** Your task **
Word for word, print the entries that follow.

** Available records **
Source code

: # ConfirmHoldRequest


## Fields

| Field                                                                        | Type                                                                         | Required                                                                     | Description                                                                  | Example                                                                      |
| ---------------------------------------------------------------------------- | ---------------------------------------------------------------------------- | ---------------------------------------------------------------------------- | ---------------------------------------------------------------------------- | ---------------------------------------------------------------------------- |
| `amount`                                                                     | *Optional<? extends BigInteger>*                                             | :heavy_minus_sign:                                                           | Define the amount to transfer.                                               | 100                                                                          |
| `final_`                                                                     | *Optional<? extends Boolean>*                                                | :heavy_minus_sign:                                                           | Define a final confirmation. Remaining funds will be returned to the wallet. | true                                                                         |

** Solution to this task **
Source code

: # ConfirmHoldRequest


## Fields

| Field                                                                        | Type                                                                         | Required                                                                     | Description                                                                  | Example                                                                      |
| ---------------------------------------------------------------------------- | ---------------------------------------------------------------------------- | ---------------------------------------------------------------------------- | ---------------------------------------------------------------------------- | ---------------------------------------------------------------------------- |
| `amount`                                                                     | *Optional<? extends BigInteger>*                                             | :heavy_minus_sign:                                                           | Define the amount to transfer.                                               | 100                                                                          |
| `final_`                                                                     | *Optional<? extends Boolean>*                                                | :heavy_minus_sign:                                                           | Define a final confirmation. Remaining funds will be returned to the wallet. | true                                                                         |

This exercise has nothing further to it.